Les écrivains évoqués dans Ardoise (2)
Henry Miller - William Faulkner - Ernest Hemingway - Richard Brautigan - Raymond Carver

 

 

Henry Miller

 


Sur La crucifixion en rose

"Je ne me suis pas décidé à devenir un écrivain du jour au lendemain, mais Henry Miller a sans doute représenté un point de non-retour." (p. 75)

"Littéralement parlant, Henry Miller est une force de la nature, comme le sont les écrivains portés par le souffle et qui tiennent la distance. Il y a un aspect purement physique dans leur travail, qui les rapproche davantage des sculpteurs que des peintres." (p. 77-78)

"Personne, mieux que Henry Miller, n'est parvenu à démontrer que la pornographie est une arme absolue, la chair la plus près de l'os, l'infime part de pure vérité que nous soyons capable d'exprimer à propos de nous-mêmes." (p. 79)

"Avant que ma femme n'arrache les portraits d'écrivains que j'avais épinglés au mur [...], Henry Miller figurait en bonne place." (p. 84)

 

 

William Faulkner

 


Sur Tandis que j'agonise

"Faulkner agit sur le lecteur par envoûtement. Ce qui signifie que celui-ci atteint très vite une sorte d'état second, somnambulique, à mesure qu'il s'enfonce au cœur du roman, cerné de toutes parts, emporté par des bras qui le saisissent les uns après les autres et le soulèvent." (p. 88)
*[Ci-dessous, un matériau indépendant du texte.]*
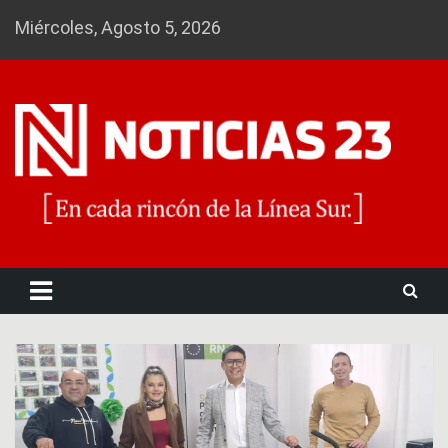
Skip
Miércoles, Agosto 5, 2026
to
content
Noticias 23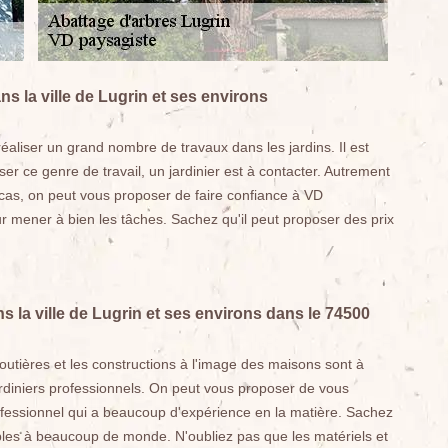
s la ville de Lugrin et ses environs
éaliser un grand nombre de travaux dans les jardins. Il est
ser ce genre de travail, un jardinier est à contacter. Autrement
e cas, on peut vous proposer de faire confiance à VD
ur mener à bien les tâches. Sachez qu'il peut proposer des prix
 la ville de Lugrin et ses environs dans le 74500
routières et les constructions à l'image des maisons sont à
jardiniers professionnels. On peut vous proposer de vous
professionnel qui a beaucoup d'expérience en la matière. Sachez
ibles à beaucoup de monde. N'oubliez pas que les matériels et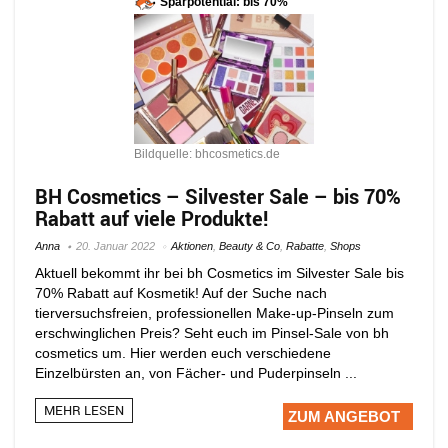
Sparpotential: bis 70%
Bildquelle: bhcosmetics.de
BH Cosmetics – Silvester Sale – bis 70%
Rabatt auf viele Produkte!
Anna
20. Januar 2022
Aktionen
,
Beauty & Co
,
Rabatte
,
Shops
Aktuell bekommt ihr bei bh Cosmetics im Silvester Sale bis
70% Rabatt auf Kosmetik! Auf der Suche nach
tierversuchsfreien, professionellen Make-up-Pinseln zum
erschwinglichen Preis? Seht euch im Pinsel-Sale von bh
cosmetics um. Hier werden euch verschiedene
Einzelbürsten an, von Fächer- und Puderpinseln ...
MEHR LESEN
ZUM ANGEBOT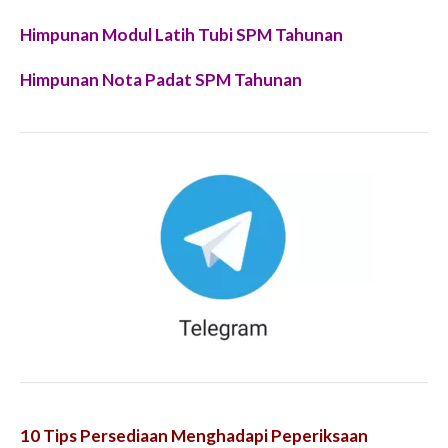
Himpunan Modul Latih Tubi SPM Tahunan
Himpunan Nota Padat SPM Tahunan
10 Tips Persediaan Menghadapi Peperiksaan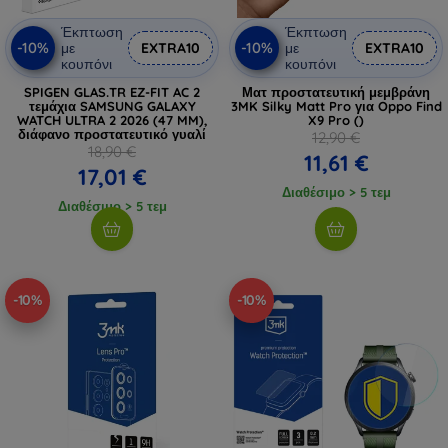
Έκπτωση
Έκπτωση
-10%
-10%
με
EXTRA10
με
EXTRA10
κουπόνι
κουπόνι
SPIGEN GLAS.TR EZ-FIT AC 2
Ματ προστατευτική μεμβράνη
τεμάχια SAMSUNG GALAXY
3MK Silky Matt Pro για Oppo Find
WATCH ULTRA 2 2026 (47 MM),
X9 Pro ()
διάφανο προστατευτικό γυαλί
12,90 €
18,90 €
11,61 €
17,01 €
Διαθέσιμο > 5 τεμ
Διαθέσιμο > 5 τεμ
-10%
-10%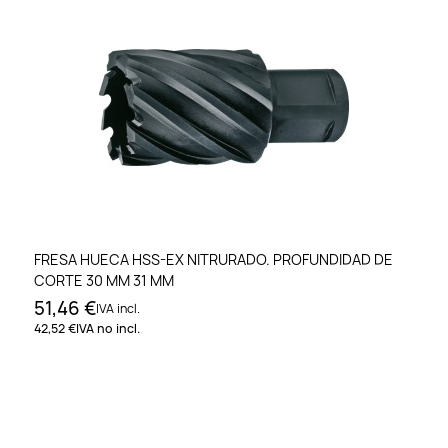
FRESA HUECA HSS-EX NITRURADO. PROFUNDIDAD DE
CORTE 30 MM 31 MM
51,46 €
IVA incl.
42,52 €
IVA no incl.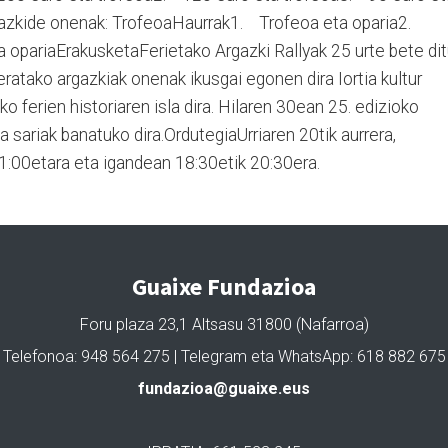
Bazkide onenak: TrofeoaHaurrak1. Trofeoa eta oparia2.
 opariaErakusketaFerietako Argazki Rallyak 25 urte bete di
eratako argazkiak onenak ikusgai egonen dira Iortia kultur
 ferien historiaren isla dira. Hilaren 30ean 25. edizioko
 sariak banatuko dira.OrdutegiaUrriaren 20tik aurrera,
 21:00etara eta igandean 18:30etik 20:30era.
Guaixe Fundazioa
Foru plaza 23,1 Altsasu 31800 (Nafarroa)
Telefonoa: 948 564 275 | Telegram eta WhatsApp: 618 882 675
fundazioa@guaixe.eus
"Faulkner est un auteur magnifique, indispensable, vertigineux, d'une incroyable richesse. Tandis que j'agonise est une pure merveille, Le Bruit et la Fureur une espèce de diamant et Lumière d'août un bloc d'or incandescent. Voilà ce qu'il faut dire." (p. 89)

"Je dois à Faulkner des vertiges qu'aucune drogue n'a jamais déclenchés dans mon esprit." (p. 94)

 

 

Ernest Hemingway

 


"À présent que j'aborde Hemingway, rien ne va plus. Je ne sais plus par quoi j'ai commencé. Ni quel ouvrage m'a marqué davantage que les autres. Sans doute les nouvelles, mais je ne le jurerais pas. Peut-être Le vieil homme et la mer pour la beauté de l'écriture. À moins que ce ne soit Le soleil se lève aussi." (p. 97)

"On doit admettre que s'il en rajoutait, Hemingway payait tout de même de sa personne. Son corps attirait les ennuis, expérimentait le monde par un contact quasi permanent. La douleur en manière d'exercice de style." (p. 100)

"Comme beaucoup d'écrivains, j'ai passé de longues heures à étudier ce style à la loupe, essayant de comprendre comment l'on arrivait à une telle acuité, à une telle concision, en évitant le moindre ornement. Comment, pour reprendre une indication de Hemingway, on décrivait un iceberg tout entier en n'en montrant que la pointe émergée." (p. 102)

 

 

Richard Brautigan

 


Sur Tokyo-Montana Express

"Richard Brautigan peut faire tenir une tragédie grecque dans un dé à coudre. Ou trouver un cheveu de femme dans une meule de foin. Combien en sont capables ?" (p. 109)

"Comme tous les grands désespérés, Brautigan est capable de la plus irrésistible drôlerie, des plus purs élans d'optimisme. Il est l'homme de la tempête de neige à deux flocons, l'homme d'une lueur dans la boutique d'un marchand de glace, en plein cœur de l'hiver, l'homme qui transforme les restaurants vides en entreprises de pompes funèbres." (p. 110-111)

"Bien entendu, à lui seul, Richard Brautigan n'est pas toute la sève qui a de nouveau jailli dans les branches. Mais combien sont-ils à explorer le sol de leur salle de bains pour retrouver un cheveu de leur amoureuse et en faire tout un roman ?" (p. 115)

 

 

Raymond Carver

 


"Raymond Carver écrit comme un dieu et toute espèce de discussion à ce propos n'attire que les crétins de la pire espèce et les besogneux." (p. 121)

"Ma fille, le jour où Raymond Carver aura droit aux mêmes honneurs que Nabokov, tu verras ton père se retourner dans sa tombe." (p. 123)

"Raymond Carver avait tellement de choses à dire et il s'accordait si peu de mots pour les exprimer. On dirait de l'ivoire. Pour bien comprendre, il faut être en colère, ou profondément amoureux ou malheureux, enfin excité ou électrisé d'une manière ou d'une autre." (p. 125)

"En tout cas, j'aurais terminé cet exercice avant qu'il puisse m'arriver quoi que ce soit, et donc, il n'y aura plus rien après Raymond Carver.